O voto do brasileiro

José Luiz Delgado
Professor de Direito da UFPE

Publicado em: 05/10/2018 03:00 Atualizado em: 05/10/2018 08:44

É de direita ou de esquerda o brasileiro? Vota em qual lado? Talvez  outra coisa, mais do que o elemento ideológico, explique o voto nacional.

Porque parece vir sendo, esse voto, desde a redemocratização, sempre no mesmo sentido. É o voto contra a política tradicional, contra os maus costumes e as más práticas da velha política, contra a corrupção na política e da política. Contra o “sistema”. Pela ética no trato da coisa pública, pela seriedade, pela austeridade, pela elementar honestidade. Voto reiterado, firme, constante. Ao qual, nada obstante, logo em seguida os eleitos não dão atenção. E, muitas vezes, nem percebem que é por isto que foram escolhidos. Somente eles não veem que a grande bandeira brasileira, insistentemente reafirmada, é a do clamor contra a corrupção na política, é o clamor contra os maus políticos, portanto contra eles mesmos.  

Foi assim, clarissimamente, o voto em Collor, o primeiro depois de 1985, o homem da luta contra os marajás – como foi também o do último pleito antes de 1964: o voto em Jânio, o da vassoura, que iria limpar o País, varrer toda a sujeira da política tradicional.

Assim também foi com Fernando Henrique: pareceu que um intelectual seria mais puro, se vinha ele dos livros e das ideias, não das práticas políticas viciadas. E assim também com Lula: o que empolgou o eleitorado, muito mais do que o discurso social que a biografia dele anunciava, foi o sonho de uma política diferente, renovada, uma política com ética. E essa, claramente, foi a grande motivação dos fabulosos protestos de junho de 2013. O Brasil não suporta mais a corrupção dos políticos, venha de onde vier, seja de que lado for. O País não tem “corrupto favorito”.
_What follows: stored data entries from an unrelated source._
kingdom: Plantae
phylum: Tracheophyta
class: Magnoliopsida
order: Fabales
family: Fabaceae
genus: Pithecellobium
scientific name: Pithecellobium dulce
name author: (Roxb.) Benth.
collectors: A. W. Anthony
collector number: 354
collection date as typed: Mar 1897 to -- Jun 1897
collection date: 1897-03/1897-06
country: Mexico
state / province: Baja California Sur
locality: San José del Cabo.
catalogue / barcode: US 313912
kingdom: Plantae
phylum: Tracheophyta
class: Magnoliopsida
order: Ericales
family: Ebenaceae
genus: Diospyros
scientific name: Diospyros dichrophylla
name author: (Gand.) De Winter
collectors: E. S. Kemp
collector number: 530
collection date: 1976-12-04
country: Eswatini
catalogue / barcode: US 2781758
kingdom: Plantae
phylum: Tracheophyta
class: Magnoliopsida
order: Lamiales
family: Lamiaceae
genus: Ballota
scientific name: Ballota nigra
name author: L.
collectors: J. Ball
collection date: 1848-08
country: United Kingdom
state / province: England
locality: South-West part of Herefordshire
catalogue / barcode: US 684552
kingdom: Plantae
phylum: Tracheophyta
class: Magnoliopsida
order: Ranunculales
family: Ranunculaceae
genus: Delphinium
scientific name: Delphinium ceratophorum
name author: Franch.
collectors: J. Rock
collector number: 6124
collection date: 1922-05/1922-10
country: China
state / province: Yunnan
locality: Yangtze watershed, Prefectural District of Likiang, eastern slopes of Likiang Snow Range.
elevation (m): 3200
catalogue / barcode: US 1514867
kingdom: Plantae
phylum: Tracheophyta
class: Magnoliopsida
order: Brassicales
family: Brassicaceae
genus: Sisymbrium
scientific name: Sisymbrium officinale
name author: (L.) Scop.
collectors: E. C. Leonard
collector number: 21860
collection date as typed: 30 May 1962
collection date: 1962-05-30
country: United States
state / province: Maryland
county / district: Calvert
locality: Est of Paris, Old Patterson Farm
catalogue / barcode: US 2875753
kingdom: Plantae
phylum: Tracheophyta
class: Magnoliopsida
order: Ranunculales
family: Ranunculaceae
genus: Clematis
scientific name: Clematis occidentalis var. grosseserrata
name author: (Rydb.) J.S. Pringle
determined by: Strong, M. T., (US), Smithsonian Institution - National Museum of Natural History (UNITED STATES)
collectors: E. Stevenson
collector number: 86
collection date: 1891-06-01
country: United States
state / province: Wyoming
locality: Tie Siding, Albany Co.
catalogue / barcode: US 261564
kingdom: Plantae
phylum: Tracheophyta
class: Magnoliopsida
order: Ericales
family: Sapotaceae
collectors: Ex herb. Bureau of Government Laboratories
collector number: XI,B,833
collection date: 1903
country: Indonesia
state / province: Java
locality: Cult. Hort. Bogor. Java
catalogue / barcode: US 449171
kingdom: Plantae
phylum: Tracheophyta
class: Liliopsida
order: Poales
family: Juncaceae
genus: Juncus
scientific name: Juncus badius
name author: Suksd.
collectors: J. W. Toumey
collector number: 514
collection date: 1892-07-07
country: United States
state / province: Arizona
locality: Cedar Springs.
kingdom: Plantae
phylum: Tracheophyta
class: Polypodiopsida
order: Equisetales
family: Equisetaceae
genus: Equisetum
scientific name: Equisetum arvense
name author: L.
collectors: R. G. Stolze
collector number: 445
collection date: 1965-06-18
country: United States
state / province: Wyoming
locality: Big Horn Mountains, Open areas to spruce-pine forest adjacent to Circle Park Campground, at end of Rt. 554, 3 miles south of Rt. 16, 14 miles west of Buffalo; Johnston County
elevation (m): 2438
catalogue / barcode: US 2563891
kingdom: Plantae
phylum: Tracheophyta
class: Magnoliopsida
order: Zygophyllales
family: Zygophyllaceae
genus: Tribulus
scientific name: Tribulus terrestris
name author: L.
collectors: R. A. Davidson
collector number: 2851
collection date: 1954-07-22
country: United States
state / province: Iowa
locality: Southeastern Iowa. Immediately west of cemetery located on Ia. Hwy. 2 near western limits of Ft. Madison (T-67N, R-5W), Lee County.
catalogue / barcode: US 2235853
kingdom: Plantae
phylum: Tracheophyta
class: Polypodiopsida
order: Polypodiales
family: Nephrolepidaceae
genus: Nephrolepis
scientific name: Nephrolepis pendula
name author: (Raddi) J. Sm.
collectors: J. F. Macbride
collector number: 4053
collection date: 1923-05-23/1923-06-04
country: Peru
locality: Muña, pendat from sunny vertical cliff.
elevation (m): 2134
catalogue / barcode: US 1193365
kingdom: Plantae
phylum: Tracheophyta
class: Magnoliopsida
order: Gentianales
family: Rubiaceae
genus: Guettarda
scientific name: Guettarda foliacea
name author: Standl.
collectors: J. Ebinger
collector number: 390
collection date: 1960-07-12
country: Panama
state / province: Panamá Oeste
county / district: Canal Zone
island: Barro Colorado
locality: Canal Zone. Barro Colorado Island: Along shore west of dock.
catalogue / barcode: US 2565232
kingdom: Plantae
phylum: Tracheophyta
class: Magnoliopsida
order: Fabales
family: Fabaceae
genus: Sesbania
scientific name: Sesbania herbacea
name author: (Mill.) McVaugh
Todas as vezes o eleitor terminou frustrado. Nenhum daqueles em quem depositou a esperança de uma nova política correspondeu. Mas ele não perde o seu empenho contra a política habitual. Talvez seja isso que justifique o sucesso de um candidato como Bolsonaro. Ninguém mais do que ele parece encarnar a antipolítica, ou seja, a rejeição da política como ela vem sendo habitualmente praticada entre nós – com esse cortejo de trocas, cambalachos, promiscuidades, a que, bestificados, assistimos todos os dias. É a revolta contra a quadrilha – eles não! – que destruiu o Brasil. O brasileiro, que sempre se indignou com a corrupção que suspeitava grassar nos bastidores da política, muito mais agora se indigna com a corrupção desbragada, acintosa, gigantesca que veio assaltando o Brasil na última década.

Por isto mesmo, a falta de alianças partidárias – em consequência da qual seu tempo de televisão e sua participação no fundo eleitoral são irrisórios– termina sendo uma vantagem para aquele candidato, contra quem o “Centrão” e toda a mídia se levanta. Reforça a ideia de que ele, e só ele, representa a aversão a tudo quanto ai está. E é esse clamor por uma nova política que faz com que sejam minimizadas as queixas (procedentes) contra seu destempero verbal e as alegações (ridículas, ambas) de que ele não conhece economia (Lula conhecia?) e representa um perigo para a democracia.